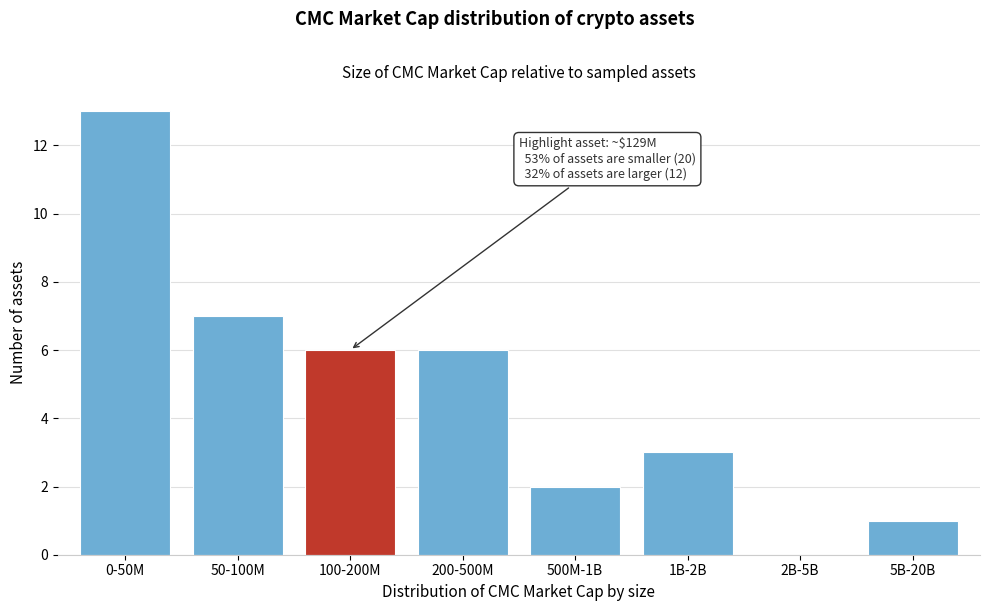

Reading left to right, list all the values displayed in this chart.

0-50M=13	50-100M=7	100-200M=6	200-500M=6	500M-1B=2	1B-2B=3	2B-5B=0	5B-20B=1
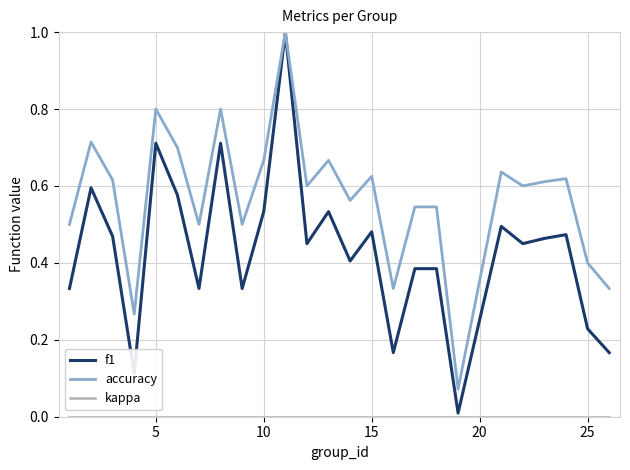

What is the sum of all f1 values?

10.8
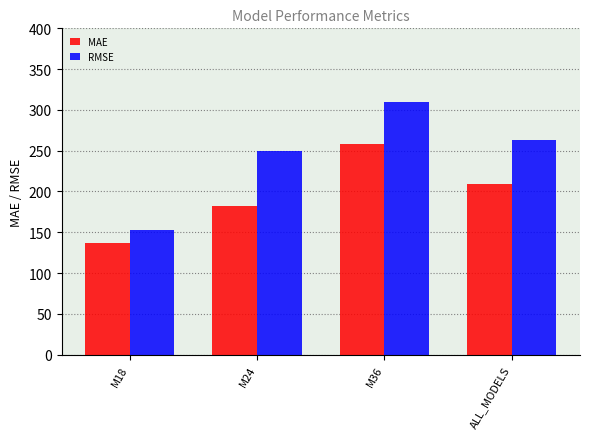

Between M18 and M24, which series saw the biggest shift?

RMSE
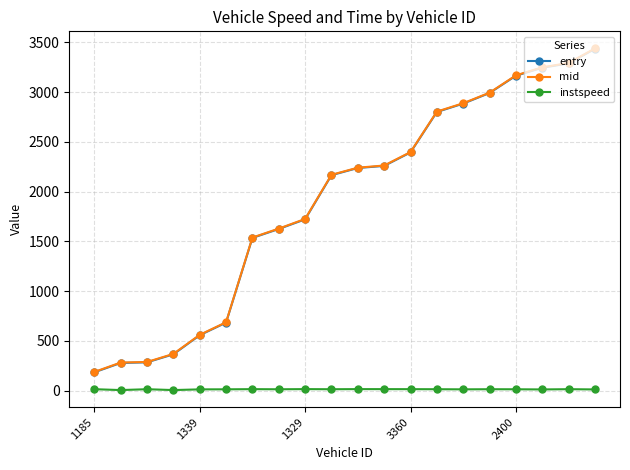

What is the maximum value shown in the chart?

3438.0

****************

Your assignment:
Format the data above as a JSON array of strings, one string per line, with blank lines and picture placeholders omitted.

Answer box:
[
  "Reading left to right, list all the values displayed in this chart.",
  "0-50M=13\t50-100M=7\t100-200M=6\t200-500M=6\t500M-1B=2\t1B-2B=3\t2B-5B=0\t5B-20B=1",
  "What is the sum of all f1 values?",
  "10.8",
  "Between M18 and M24, which series saw the biggest shift?",
  "RMSE",
  "What is the maximum value shown in the chart?",
  "3438.0"
]